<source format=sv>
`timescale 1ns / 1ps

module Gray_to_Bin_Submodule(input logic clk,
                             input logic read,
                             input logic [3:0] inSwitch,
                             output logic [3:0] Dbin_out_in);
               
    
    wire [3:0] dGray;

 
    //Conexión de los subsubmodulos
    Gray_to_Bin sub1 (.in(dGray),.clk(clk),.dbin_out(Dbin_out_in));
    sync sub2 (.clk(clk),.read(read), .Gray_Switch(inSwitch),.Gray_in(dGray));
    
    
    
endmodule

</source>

--

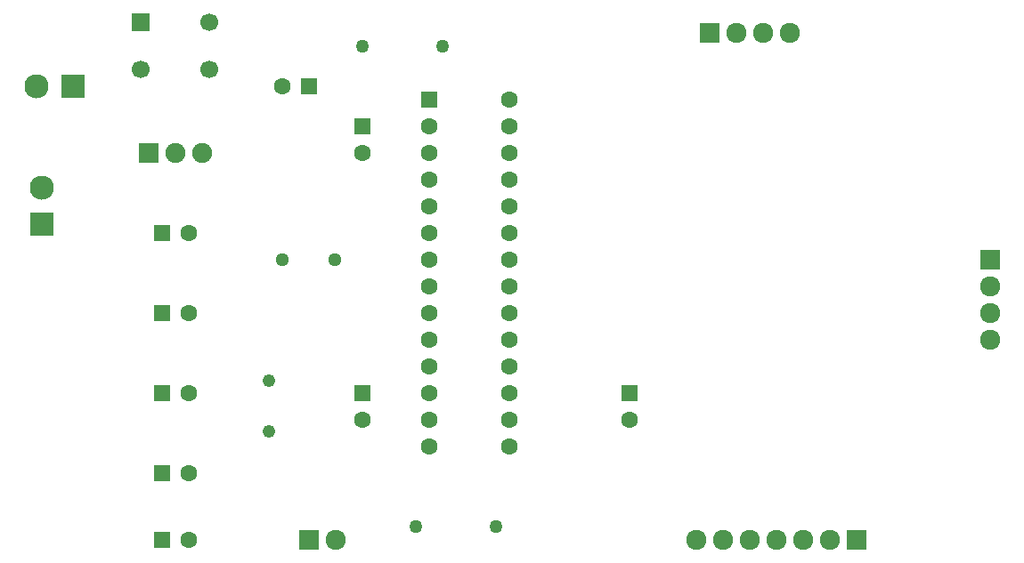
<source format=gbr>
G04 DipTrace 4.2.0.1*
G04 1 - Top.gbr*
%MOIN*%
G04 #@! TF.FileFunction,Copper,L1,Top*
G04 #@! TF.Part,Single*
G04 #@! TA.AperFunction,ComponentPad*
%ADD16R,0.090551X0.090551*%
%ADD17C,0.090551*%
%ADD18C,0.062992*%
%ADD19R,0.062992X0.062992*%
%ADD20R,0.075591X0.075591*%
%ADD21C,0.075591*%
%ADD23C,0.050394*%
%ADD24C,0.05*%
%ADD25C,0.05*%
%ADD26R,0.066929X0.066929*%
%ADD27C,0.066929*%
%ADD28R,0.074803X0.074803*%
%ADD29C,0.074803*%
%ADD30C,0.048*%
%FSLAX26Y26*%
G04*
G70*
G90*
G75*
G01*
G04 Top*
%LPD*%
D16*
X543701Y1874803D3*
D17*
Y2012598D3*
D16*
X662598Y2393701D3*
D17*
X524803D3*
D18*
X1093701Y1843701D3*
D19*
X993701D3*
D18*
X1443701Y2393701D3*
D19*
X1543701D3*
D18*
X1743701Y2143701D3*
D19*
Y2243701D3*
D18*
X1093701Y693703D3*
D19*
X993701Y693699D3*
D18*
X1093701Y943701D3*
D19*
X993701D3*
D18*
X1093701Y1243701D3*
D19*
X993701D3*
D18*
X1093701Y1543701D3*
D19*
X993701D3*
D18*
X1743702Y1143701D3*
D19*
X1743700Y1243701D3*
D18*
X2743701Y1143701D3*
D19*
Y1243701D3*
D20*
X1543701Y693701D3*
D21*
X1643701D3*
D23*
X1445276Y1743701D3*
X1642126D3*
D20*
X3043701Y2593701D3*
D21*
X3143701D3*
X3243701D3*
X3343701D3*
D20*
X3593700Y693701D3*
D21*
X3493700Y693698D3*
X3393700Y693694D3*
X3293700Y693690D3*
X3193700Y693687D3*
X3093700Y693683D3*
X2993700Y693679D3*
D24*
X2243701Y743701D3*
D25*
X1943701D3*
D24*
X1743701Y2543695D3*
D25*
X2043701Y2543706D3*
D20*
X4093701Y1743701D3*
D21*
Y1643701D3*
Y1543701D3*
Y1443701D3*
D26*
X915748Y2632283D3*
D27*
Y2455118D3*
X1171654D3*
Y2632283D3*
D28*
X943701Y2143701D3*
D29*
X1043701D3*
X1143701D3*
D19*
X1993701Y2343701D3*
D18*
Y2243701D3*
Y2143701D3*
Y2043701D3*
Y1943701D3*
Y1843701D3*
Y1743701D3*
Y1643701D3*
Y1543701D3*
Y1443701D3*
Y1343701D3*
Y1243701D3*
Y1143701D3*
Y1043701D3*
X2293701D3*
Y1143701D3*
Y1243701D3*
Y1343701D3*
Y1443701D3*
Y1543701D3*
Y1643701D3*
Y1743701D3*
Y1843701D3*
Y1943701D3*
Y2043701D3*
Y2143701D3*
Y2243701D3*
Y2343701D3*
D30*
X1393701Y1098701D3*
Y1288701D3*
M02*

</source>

==

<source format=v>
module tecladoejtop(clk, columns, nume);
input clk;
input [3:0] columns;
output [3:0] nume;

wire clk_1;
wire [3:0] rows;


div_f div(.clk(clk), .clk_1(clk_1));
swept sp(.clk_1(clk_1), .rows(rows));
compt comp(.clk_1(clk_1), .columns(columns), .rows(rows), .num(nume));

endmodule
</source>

TASK STATEMENT:
The answer must be every line from the records above that contains the word "inSwitch", copied out.

ANSWER TO THE EXERCISE:
                             input logic [3:0] inSwitch,
    sync sub2 (.clk(clk),.read(read), .Gray_Switch(inSwitch),.Gray_in(dGray));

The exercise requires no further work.